(Kelompok massa yang mengatasnamakan Gerakan Intelektual Muda Antikorupsi dan Ikatan Cendekia Wira (ICW) Muda menggelar aksi demonstrasi di depan Gedung Komisi Pemberantasan Korupsi (KPK) pada Selasa, 21 Januari 2025. Foto: Koordinator Aksi ICW Muda Intelektual Muda). Korupsi bukan hanya tindak pidana luar biasa (extraordinary crime), tetapi juga kejahatan sosial yang menghancurkan sistem demokrasi, ekonomi, dan kepercayaan publik. Sayangnya, alih-alih menurun, tren korupsi di Indonesia menunjukkan kecenderungan meningkat.
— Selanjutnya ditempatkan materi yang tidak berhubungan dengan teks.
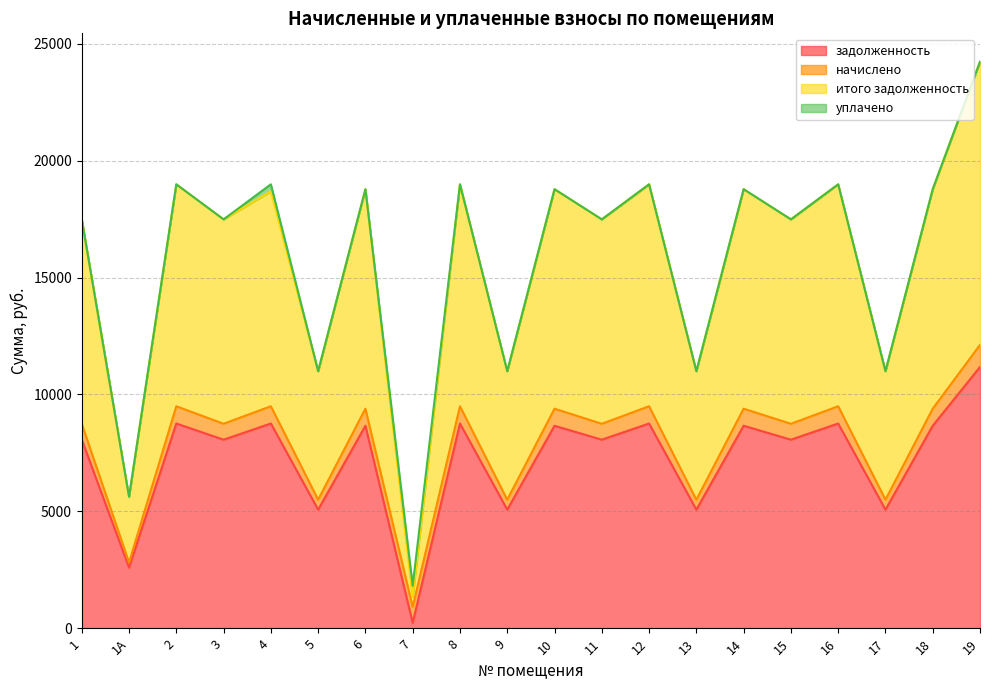

What are all the series names shown in the legend?

задолженность, начислено, итого задолженность, уплачено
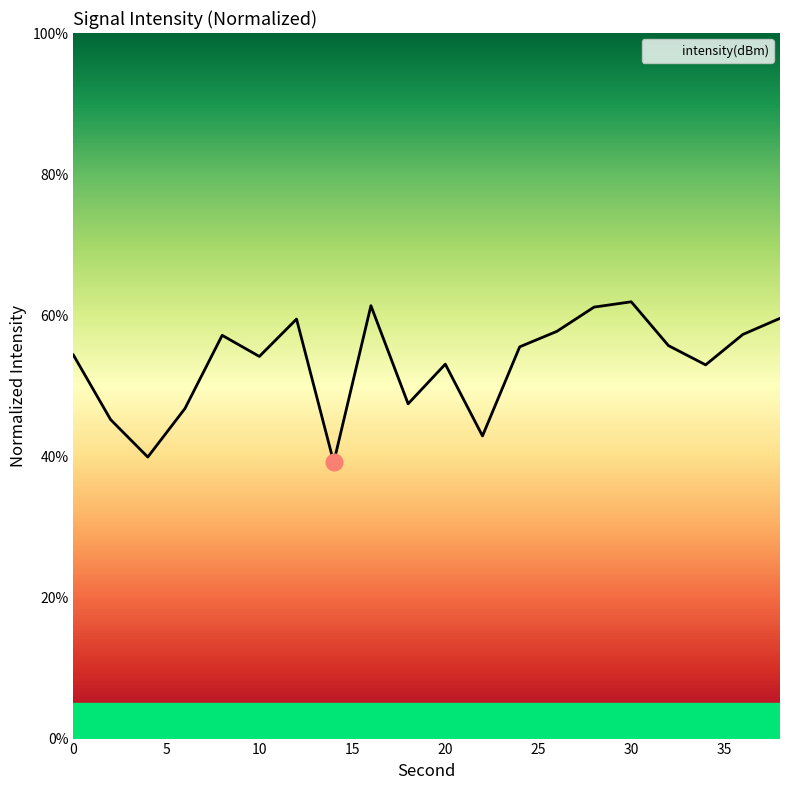

What is the greatest value displayed?

61.9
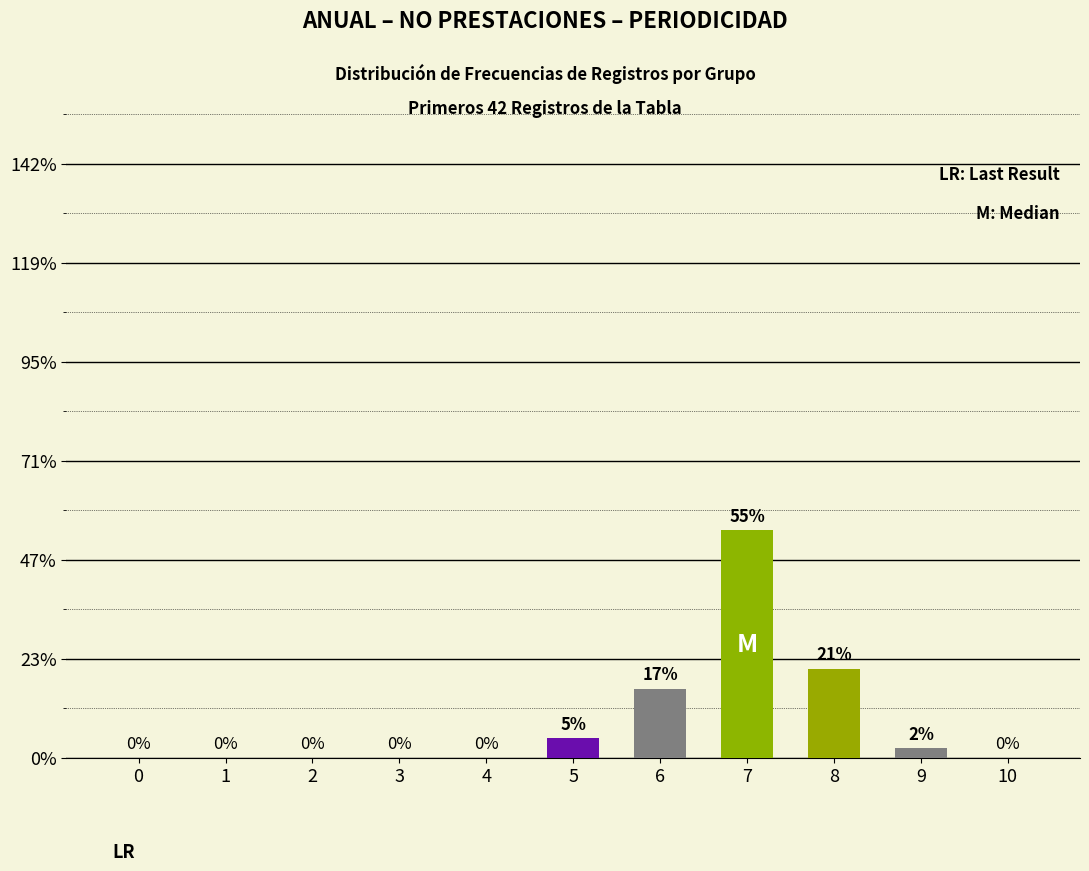

Are the bars horizontal?

No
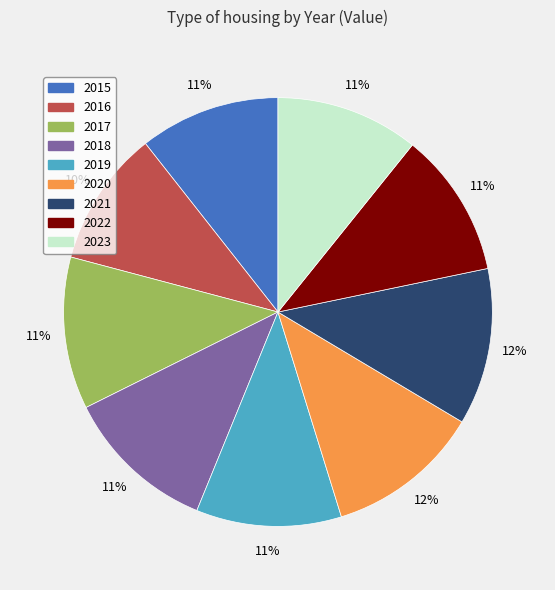

The 2020 slice represents 12% of the pie. True or false?

True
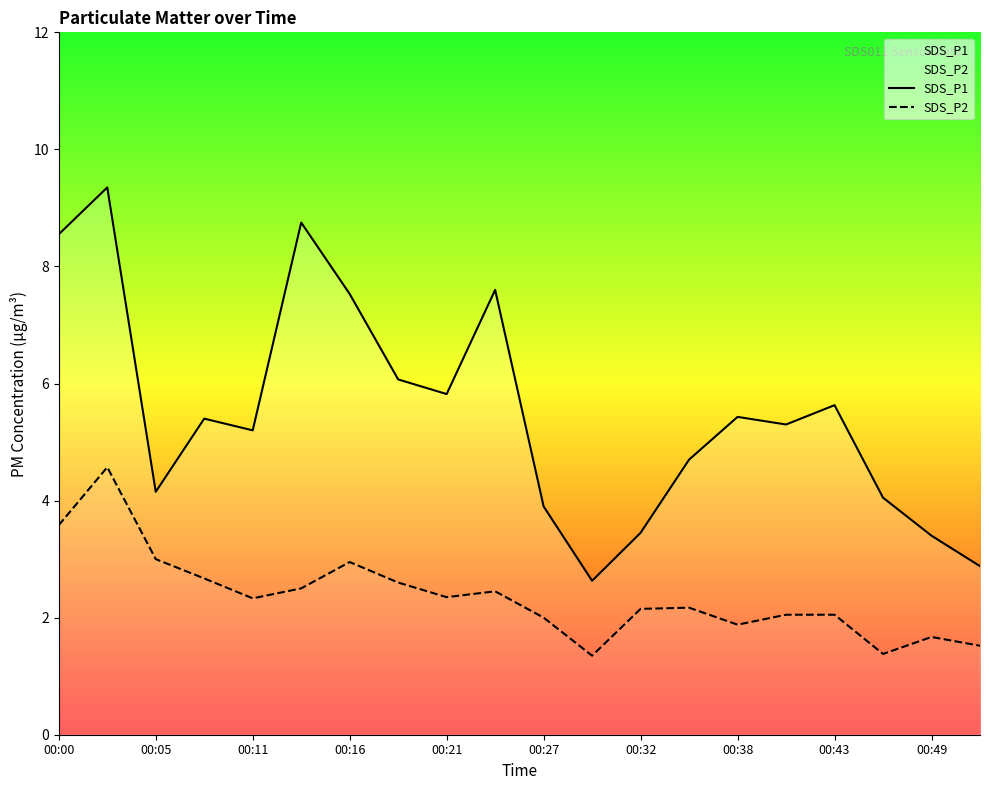

Which series has the widest spread of values?

SDS_P1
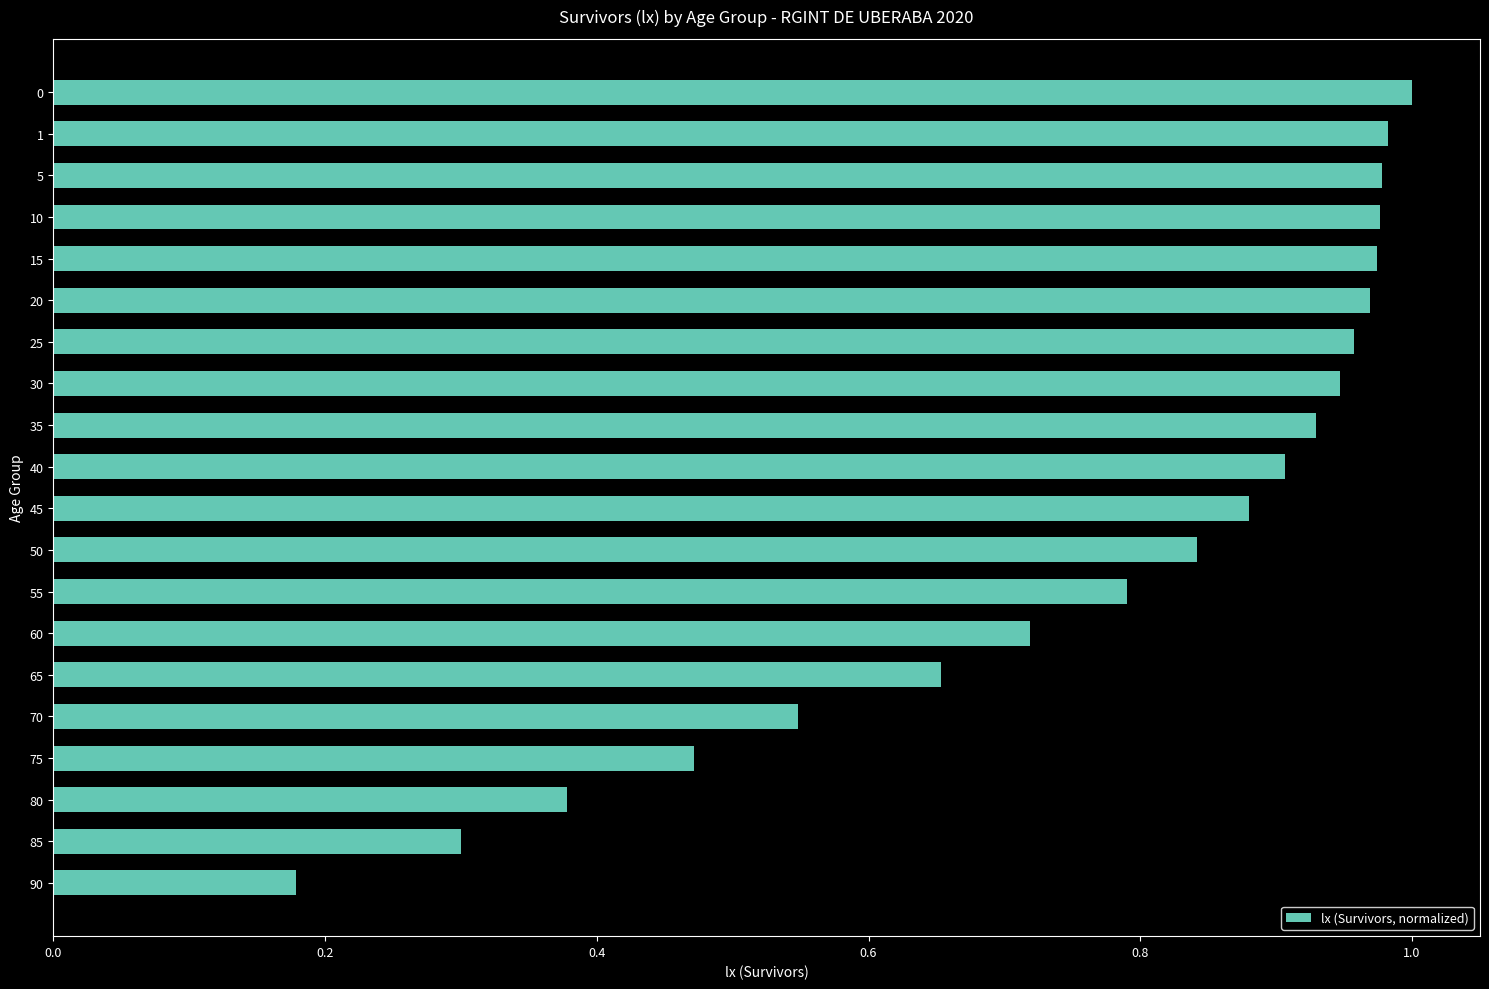

At which category does the chart reach its minimum across all series?

90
Hal ini menjadi alarm keras bagi seluruh elemen bangsa untuk mengevaluasi kembali efektivitas strategi pemberantasan korupsi dan memperkuat integritas nasional.
Berdasarkan laporan Indonesia Corruption Watch (ICW), sepanjang tahun 2023 terjadi 791 kasus korupsi dengan 1.695 tersangka, angka tertinggi dalam lima tahun terakhir. Walaupun kerugian negara akibat korupsi menurun dari Rp42,7 triliun pada 2022 menjadi Rp28,4 triliun, meningkatnya jumlah kasus mengindikasikan korupsi makin tersebar luas dan sistemik.Kondisi ini menegaskan bahwa penegakan hukum belum memberikan efek jera yang optimal. Selain itu, lemahnya sistem pencegahan dan belum disahkannya regulasi penting seperti RUU Perampasan Aset dan RUU Pembatasan Uang Kartal memperlihatkan adanya celah hukum yang belum tertutup rapat.
Di tengah sorotan publik, pemerintah melalui KPK dan kementerian/lembaga lainnya terus berupaya memperbaiki sistem antikorupsi. Di antaranya:
- Peluncuran 15 Aksi Pencegahan Korupsi 2025--2026 oleh Stranas PK
- Indikator MCP (Monitoring Center for Prevention) 2025 untuk penguatan tata kelola pemerintahan daerah
- Kampanye Nasional Antikorupsi 2025 yang melibatkan masyarakat luas dan sektor swasta
Lebih jauh lagi, Indonesia menunjukkan keseriusan dalam memperkuat posisi global melalui kesiapan untuk bergabung dengan Konvensi Anti-Suap OECD (Organisation for Economic Co-operation and Development). Dalam pernyataannya, Menteri Koordinator Bidang Hukum, HAM, Imigrasi, dan Pemasyarakatan RI, Prof. Dr. Yusril Ihza Mahendra, menyampaikan:
"Indonesia siap bergabung dengan Konvensi Anti-Suap OECD sebagai bagian dari upaya memperkuat kerja sama global dalam pemberantasan korupsi. Kami percaya, pemberantasan korupsi bukan hanya tanggung jawab Pemerintah, tetapi juga membutuhkan partisipasi aktif masyarakat dan sektor swasta."
Pernyataan ini mencerminkan arah baru kebijakan hukum Indonesia yang tidak hanya bersifat reaktif, tetapi juga proaktif dan kolaboratif dalam tataran internasional.
Pemberantasan korupsi tidak akan berhasil tanpa kolaborasi lintas sektor. Masyarakat perlu didorong untuk aktif melaporkan dugaan tindak pidana korupsi dan menumbuhkan budaya integritas sejak usia dini. Sementara itu, sektor swasta harus menjadikan prinsip-prinsip antikorupsi sebagai bagian dari tata kelola perusahaan.
Peningkatan kasus korupsi harus dijadikan momentum untuk mempercepat reformasi hukum dan birokrasi. Komitmen pemerintah untuk bergabung dengan Konvensi Anti-Suap OECD dan pelibatan publik secara luas menunjukkan bahwa Indonesia tidak lagi ingin berjalan sendiri. Saatnya bangsa ini bersatu melawan korupsi, bukan hanya sebagai slogan, tetapi sebagai gerakan nyata.